Kickstarter: Cantami, o Diva, l’ira del fighissimo Polite – Ilios: Betrayal of Gods

https://youtu.be/_hJpEC4DuCU

Gente da favola, non potevo concludere questa rassegna dei migliori progetti del mese senza citare Illios: Betreyal of Gods, un titolo che pur non differendo troppo da quelli già citati riesce comunque a mostrare qualcosa di unico. La storia vi mette nei panni di Polite, unico troiano sopravvissuto alla Guerra di Troia desideroso di ottenere vendetta e risposte per ciò che è accaduto alle persone che amava, tutto ciò in un crescendo di avvenimenti che vi porterà a scoprire che gli dei non sono ciò che appaiono.
Potrete vivere un’avventura attraverso nove diversi stages, incontrando oltre 50 personaggi diversi e passando dal mondo reale (per così dire) a quello divino durante l’esplorazione. Uno dei punti forti è senza dubbio rappresentato dagli scontri, caratterizzati dalle tante abilità e combo disponibili oltre alla possibilità di schivare e contrattaccare.
Illios: Betreyal of Gods presenta un’ispiratissima direzione artistica ed un comparto tecnico encomiabile grazie ad una risoluzione Full HD e ai 60 fps. Il progetto è attualmente in sviluppo per Mac e per i sistemi operativi Windows e Linux, ma se verrà raggiunto il secondo goal allora il titolo potrebbe approdare su PlayStation 4 e Xbox One.

Blackroom e l’onestà verso lo sviluppo e i giocatori

Blackroom-01

Gente da favola durante il mio servizio per le rubriche dedicate a giochi indipendenti avete imparato a conoscermi e a conoscere la mia avversione verso i progetti che sembrano valere solo perché alle spalle hanno questo o quel personaggio importante del settore, la trovo una mossa triste e offensiva sia per i giocatori che per gli sviluppatori novizi che vogliono avvalersi del crowdfunding per far valere le proprie idee e iniziare a costruire una carriera.
Quando ho visto per la prima volta il nome di Romero, mio mito e figura che rispetto immensamente, affiancato ad un nuovo titolo, ho certamente fatto un piccolo salto sulla sedia, felice nel sentire quella notizia, ma al contempo timoroso di andare a controllare la scheda del progetto su Kickstarter, temendo di trovarmi dinanzi ad uno “Shenmue III”. La presentazione, fortunatamente, non era così disastrosa ma era comunque un pugno negli occhi, specie considerando le mie personali aspettative e quello che Blackroom prometteva (e promette) di essere.
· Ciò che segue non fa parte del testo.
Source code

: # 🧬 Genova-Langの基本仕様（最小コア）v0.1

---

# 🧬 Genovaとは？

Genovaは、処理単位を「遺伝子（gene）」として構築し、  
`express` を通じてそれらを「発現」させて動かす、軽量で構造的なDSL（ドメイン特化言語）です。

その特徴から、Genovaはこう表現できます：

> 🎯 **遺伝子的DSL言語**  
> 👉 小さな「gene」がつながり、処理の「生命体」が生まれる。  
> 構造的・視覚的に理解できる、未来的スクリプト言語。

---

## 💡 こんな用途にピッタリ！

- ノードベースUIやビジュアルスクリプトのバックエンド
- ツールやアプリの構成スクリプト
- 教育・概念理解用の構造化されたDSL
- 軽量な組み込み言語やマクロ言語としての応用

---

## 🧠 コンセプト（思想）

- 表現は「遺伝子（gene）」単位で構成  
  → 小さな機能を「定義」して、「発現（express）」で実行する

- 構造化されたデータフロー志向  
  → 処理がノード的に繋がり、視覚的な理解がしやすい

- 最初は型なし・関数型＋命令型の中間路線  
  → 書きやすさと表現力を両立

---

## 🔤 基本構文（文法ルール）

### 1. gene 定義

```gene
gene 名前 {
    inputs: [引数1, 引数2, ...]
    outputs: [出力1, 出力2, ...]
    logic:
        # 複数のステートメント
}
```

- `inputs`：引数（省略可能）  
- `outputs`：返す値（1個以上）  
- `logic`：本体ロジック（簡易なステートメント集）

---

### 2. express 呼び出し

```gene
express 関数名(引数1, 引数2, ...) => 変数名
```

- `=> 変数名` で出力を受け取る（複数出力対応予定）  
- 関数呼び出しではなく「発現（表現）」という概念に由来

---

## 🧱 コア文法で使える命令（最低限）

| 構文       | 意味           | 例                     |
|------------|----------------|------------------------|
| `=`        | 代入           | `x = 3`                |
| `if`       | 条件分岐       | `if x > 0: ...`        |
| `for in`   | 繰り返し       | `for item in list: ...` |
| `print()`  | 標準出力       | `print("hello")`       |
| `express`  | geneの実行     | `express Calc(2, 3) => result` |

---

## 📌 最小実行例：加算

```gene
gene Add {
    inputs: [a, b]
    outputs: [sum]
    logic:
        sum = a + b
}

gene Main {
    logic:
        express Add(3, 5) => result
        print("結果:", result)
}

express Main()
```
Quella non era la presentazione di un progetto, quantomeno non di uno che poteva pretendere determinate attenzioni e risultati. Ero già pronto a rendere noto il mio sdegno per tutto ciò proprio in questa rubrica, ma mentre stavo cercando i progetti mi è capitato sottomano il comunicato di John Romero e ho ricordato immediatamente di chi stessi parlando.
Romero, ascoltando la community e la ragione, insieme ai suoi collaboratori ha deciso di sospendere la campagna di Blackroom, tutto per prendersi il tempo necessario allo sviluppo di una demo giocabile che possa dimostrare che cosa è effettivamente il suo titolo, per mostrare che la community va ascoltata e non usata, per far si che si capisca che diventare una pietra miliare dello sviluppo di videogiochi non obnubila il senso critico, il rispetto e l’amore per il proprio lavoro.
Ovviamente queste sono solo le mie opinioni, le opinioni di un tizio che vede ancora i creativi come figure che si ergono per donare spessore ad un mondo altrimenti piatto, personaggi che desiderano solo la felicità di chi gioca le loro opere, non necessitando di fama o fortuna per essere felici. Insomma, sono uno che crede e crederà sempre alle favole.

Tiriamo le somme:

Bene cara gente da favola, questo è tutto per oggi. Spero che i progetti da me presi in esame per questo appuntamento siano stati di vostro gradimento, vi invito comunque a visionarli da soli e magari a concedere loro il vostro supporto. Vi invito anche a dire la vostra su questi titoli, ma anche sullo sviluppo indipendente e sul crowdfunding. A me non resta altro da fare se non salutarvi, fino ad un nuovo appuntamento con questa e molte altre rubriche di Gamesquare.it.